Describing her book as a “refutation of genre,” Indermaur notes the journals that published excerpts from I|I “embrace genre-bending and liminality of genre.” One such journal, New Delta Review, was the first to feature an excerpt from I|I; the editors also suggested Indermaur present it as nonfiction, not as poetry, as she had submitted it. “Their acceptance shocked me and gave legitimacy to my pursuit of the weird, unwieldy, experimental project that was I|I,” says Indermaur. Edited by graduate students at Louisiana State University, New Delta Review releases an issue of experimental poetry, fiction, nonfiction, translation, reviews, and art twice a year online. “Embrace the radical, the political, the bizarre, but do so with purpose,” write the poetry editors.
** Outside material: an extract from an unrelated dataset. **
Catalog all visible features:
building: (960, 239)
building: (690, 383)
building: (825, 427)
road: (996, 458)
The nonfiction editors encourage writers to send “compelling content with innovative structure.” Submissions are currently closed.

As with New Delta Review, Indermaur found that publishing with Ghost Proposal made “writing I|I and other audacious, world-building, and page-expanding poems possible.” She has read the online magazine ever since the editors published some of the “wildly experimental and fun pieces” of her classmates at the Colorado State University MFA program in creative writing. “Ghost Proposal feels like a more feral version of the Normal School or Black Warrior Review,” she says. “They exist as an outside-of-genre publication.” Established in 2012, Ghost Proposal is open to “poetry, intermedia work, visual and concrete poetry, essays, video poems, translation, hybrid forms, new media, hypertext works, poetry games, poetry in the expanded field, poets’ theater, sound.” Ghost Proposal also publishes chapbooks; chapbook and journal submissions are both currently closed.
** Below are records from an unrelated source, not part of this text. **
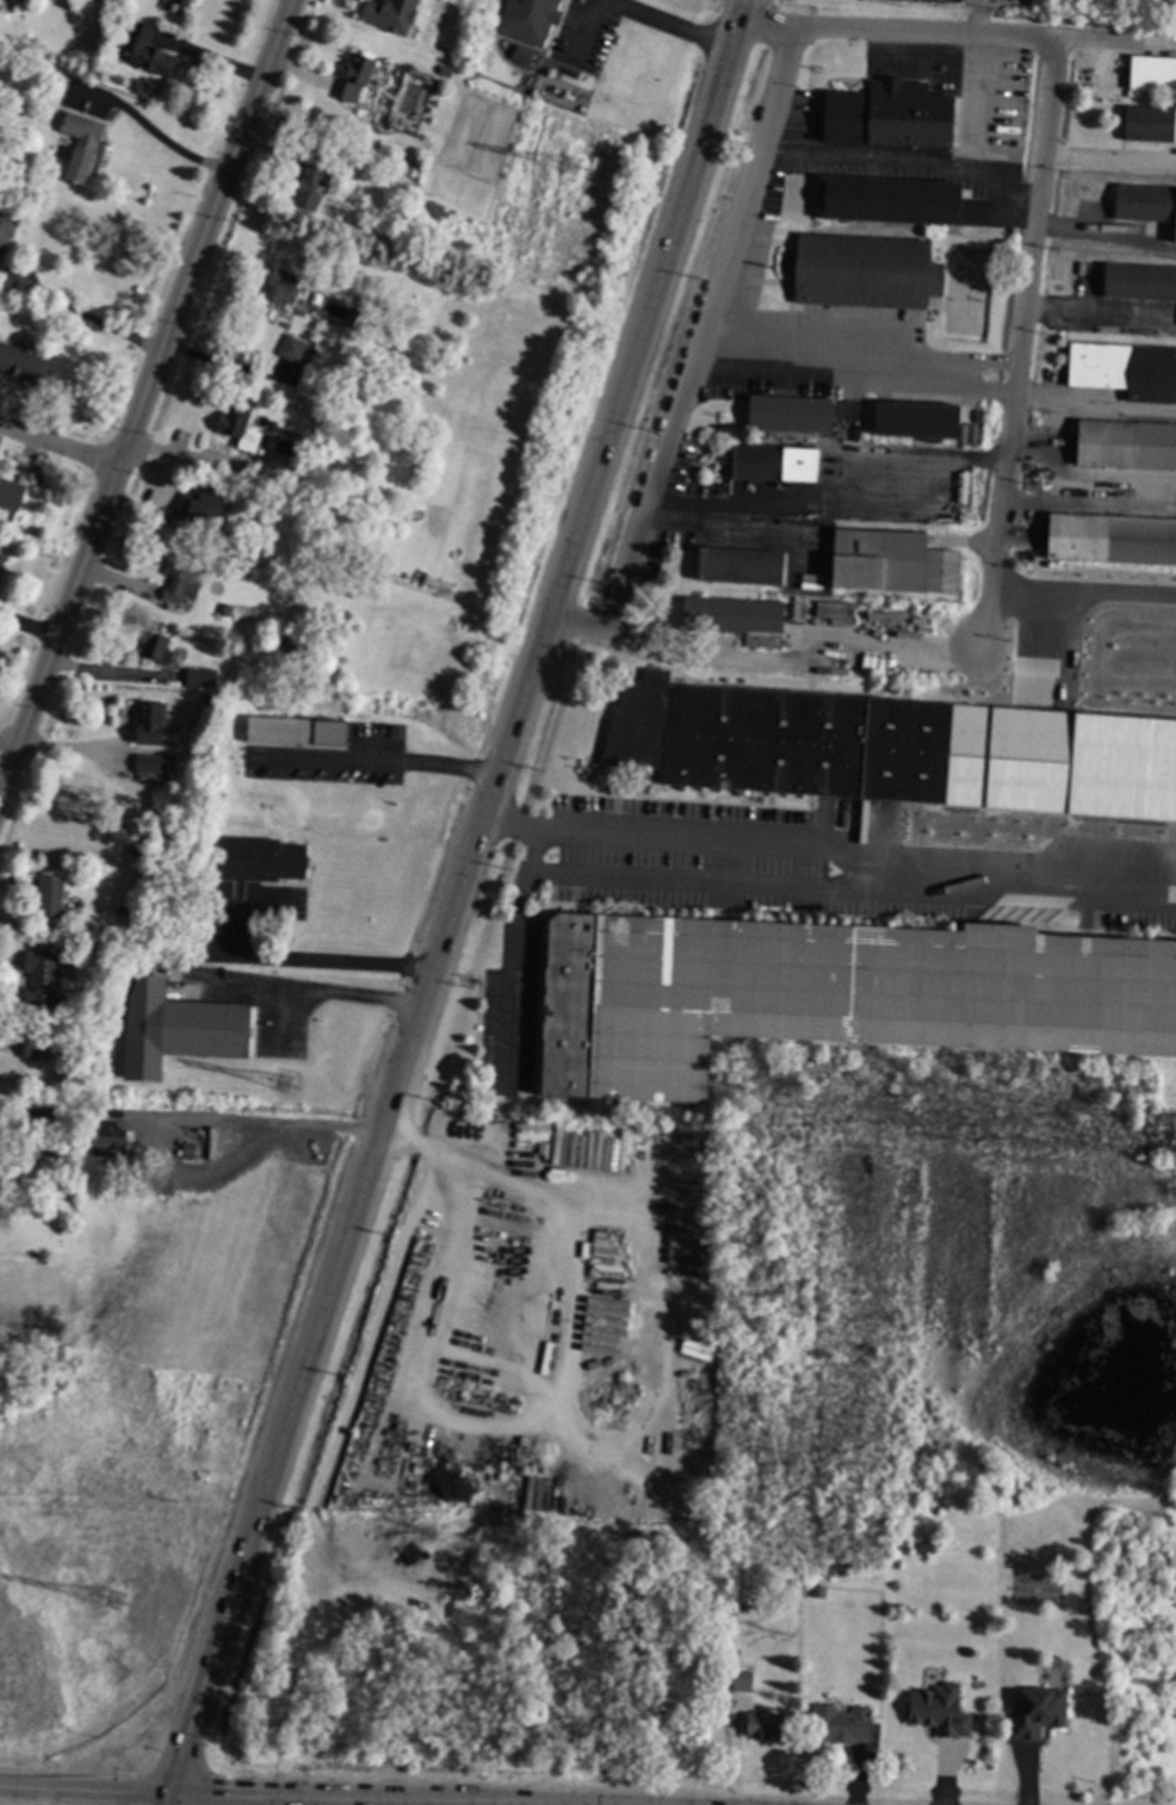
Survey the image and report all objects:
building: (182, 1)
building: (387, 13)
road: (634, 16)
building: (526, 19)
building: (119, 25)
road: (894, 33)
road: (1099, 39)
building: (146, 50)
building: (442, 69)
building: (1152, 72)
building: (353, 77)
building: (1084, 81)
building: (887, 114)
building: (1149, 123)
road: (150, 134)
building: (79, 145)
road: (1106, 161)
road: (893, 163)
power tower: (573, 169)
building: (308, 187)
building: (887, 199)
building: (1145, 203)
building: (6, 225)
building: (864, 271)
building: (1138, 281)
building: (279, 285)
building: (3, 287)
building: (298, 302)
road: (82, 317)
road: (823, 334)
road: (1013, 346)
building: (291, 348)
road: (687, 352)
road: (224, 362)
building: (22, 363)
road: (942, 368)
building: (1125, 369)
road: (813, 370)
road: (145, 394)
road: (1091, 406)
building: (788, 413)
building: (915, 419)
building: (238, 428)
building: (1125, 444)
road: (58, 448)
building: (774, 463)
building: (9, 494)
road: (826, 498)
building: (199, 504)
building: (1111, 538)
building: (0, 561)
building: (891, 562)
building: (739, 565)
building: (179, 577)
road: (1079, 584)
power tower: (446, 592)
building: (221, 609)
building: (798, 609)
building: (734, 618)
building: (289, 646)
building: (155, 648)
road: (789, 657)
building: (199, 677)
building: (147, 721)
building: (294, 731)
building: (822, 761)
road: (384, 762)
building: (149, 763)
building: (1127, 834)
road: (846, 850)
building: (254, 858)
road: (701, 885)
road: (457, 897)
building: (50, 898)
building: (120, 908)
road: (510, 961)
road: (316, 962)
building: (40, 977)
road: (229, 994)
building: (830, 994)
road: (321, 996)
building: (175, 1028)
building: (33, 1047)
building: (105, 1053)
power tower: (285, 1086)
building: (16, 1121)
road: (271, 1124)
building: (103, 1137)
building: (189, 1151)
road: (584, 1437)
building: (919, 1547)
power tower: (116, 1602)
building: (740, 1679)
building: (936, 1710)
building: (1034, 1713)
building: (839, 1723)
building: (760, 1724)
road: (82, 1790)
road: (396, 1798)
road: (162, 1799)
road: (435, 1802)
road: (572, 1803)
“When you contribute to a literary journal—whether as a writer or editor—you join that community,” says Indermaur, who edits poetry for Sugar House Review and is a former editor of Colorado Review. “Each issue is its own community.” She found herself in good company at the online biannual Gasher, which ran an excerpt of I|I—a visually compelling section in which the text overlaps and is interspersed with images of eyes—alongside nonfiction by Marty McConnell, poetry by Kendall Morris, and fiction by W. T. Paterson, in the Spring 2021 issue. “The work they publish is expansive and stunning,” Indermaur says, praising its publisher, Gasher Press, for supporting emerging writers with its First Book Scholarship that helps poets pay fees to enter first-book contests. Submissions to Gasher are open via Submittable until February 1.
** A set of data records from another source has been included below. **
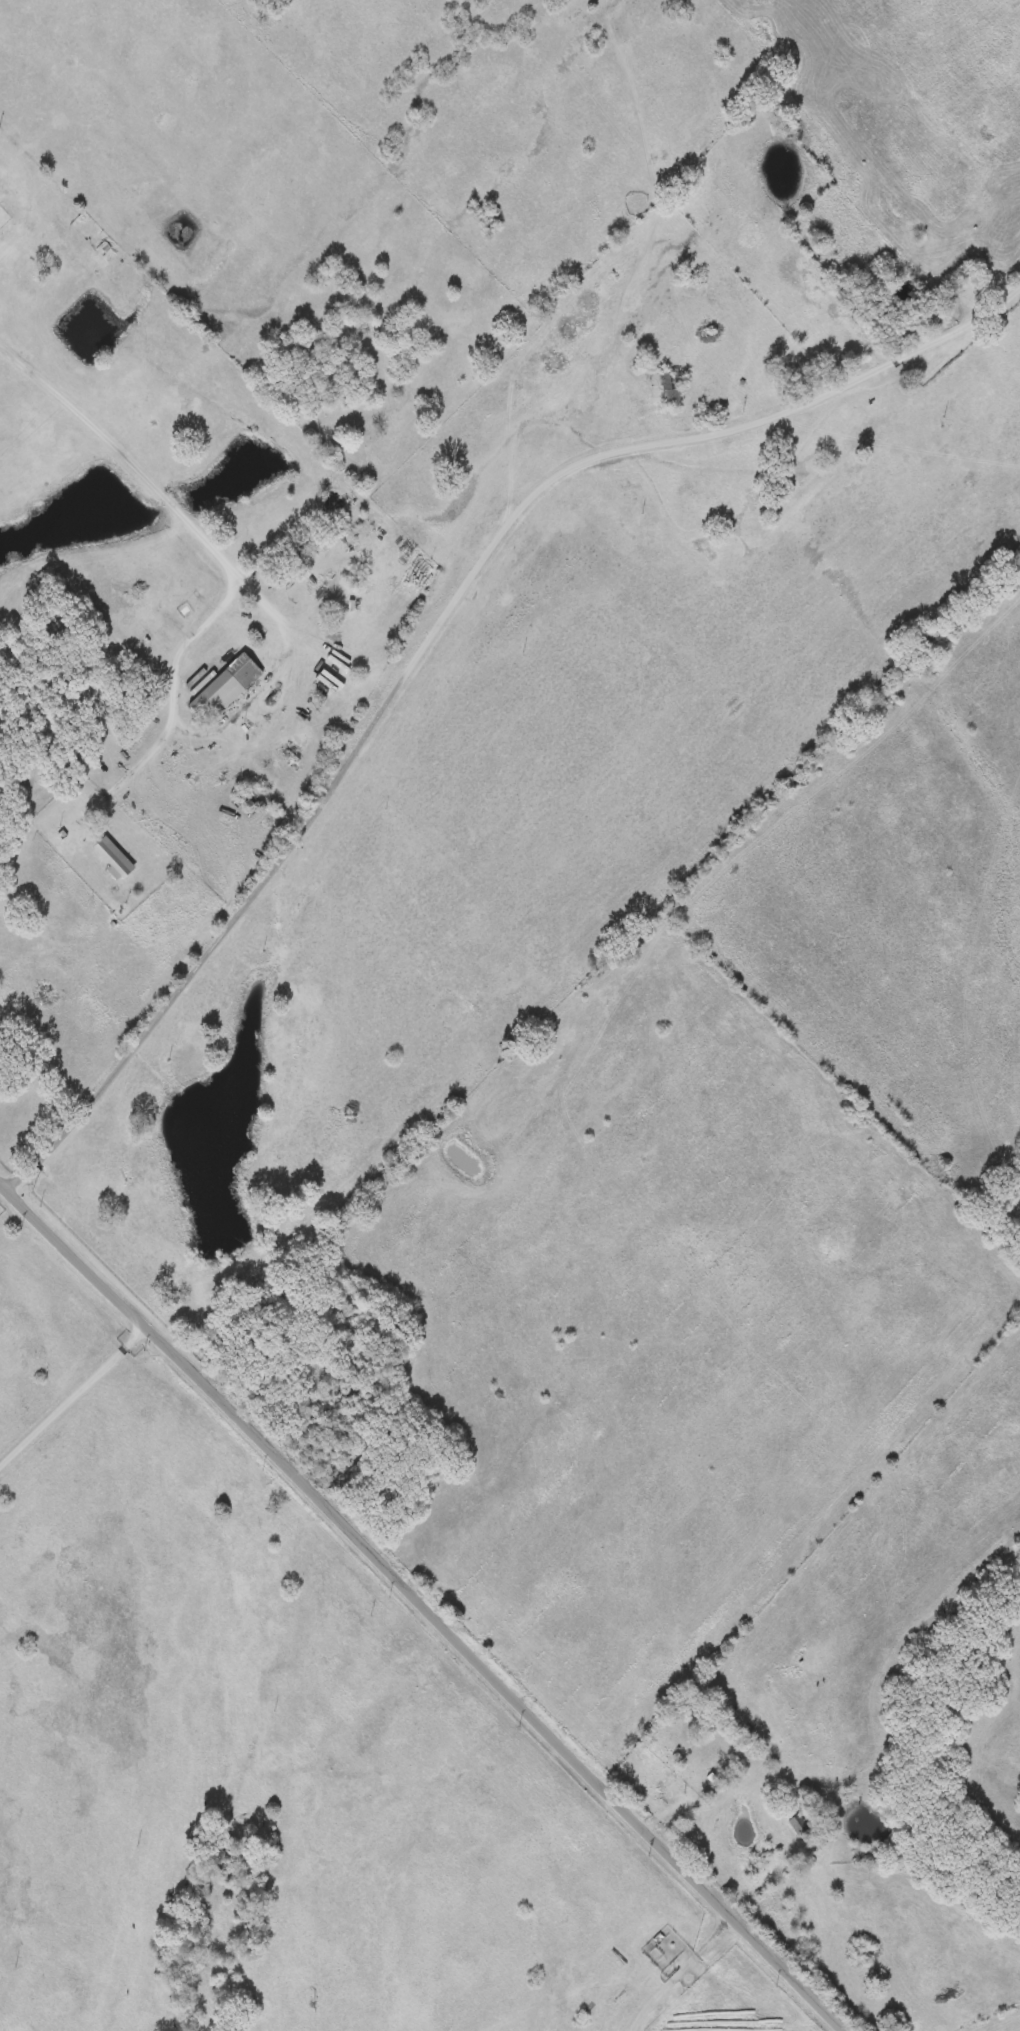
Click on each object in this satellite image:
building: (672, 391)
road: (153, 487)
road: (444, 615)
road: (182, 645)
building: (227, 686)
road: (259, 689)
road: (152, 748)
building: (115, 858)
building: (197, 892)
road: (20, 1178)
road: (74, 1400)
road: (423, 1606)
road: (690, 1794)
Indermaur printed a portion of I|I in 2021 as the chapbook Facing the Mirror: An Essay with COAST|noCoast a journal and micro press of experimental poetry, fiction, nonfiction, and art. Each issue of the print annual, which is edited in Seattle and Cincinnati, includes writers from Southwest Ohio and the Puget Sound. Since starting the journal as Northside Review in 2014, the editors have published writers such as E. J. Koh, Sasha Steensen, Joshua Marie Wilkinson, and Tyrone Williams. “We seek work that is self-conscious (potentially experimental) in form and context,” write the editors. As of this writing, submissions are closed.

Kazim Ali selected I|I as the winner of the biennial Deborah Tall Lyric Essay Book Prize administered by editors of Seneca Review. After winning, Indermaur was delighted to publish part of the book in the biannual print review, which Hobart and William Smith Colleges have published since 1970. “The grandmother of a friend of mine was a Pulitzer Prize–winning poet, and when I told her about my Seneca Review acceptance, she said, ‘Oh, yes, my grandma had some poems published there,’ which just made me glow for days,” Indermaur says. The journal publishes poetry and essays and, since 1997, has been known for advancing the lyric essay, a genre that “give[s] primacy to artfulness over the conveying of information,” as former editor Deborah Tall and current advisory editor John D’Agata write on the website. “They forsake narrative line, discursive logic, and the art of persuasion in favor of idiosyncratic meditation.” Submissions to Seneca Review are open from February 1 to March 15 via Submittable and by mail; submissions to the 2024 book prize will open in June 2023.

 

Dana Isokawa is the managing editor of the Margins and a contributing editor of Poets & Writers Magazine.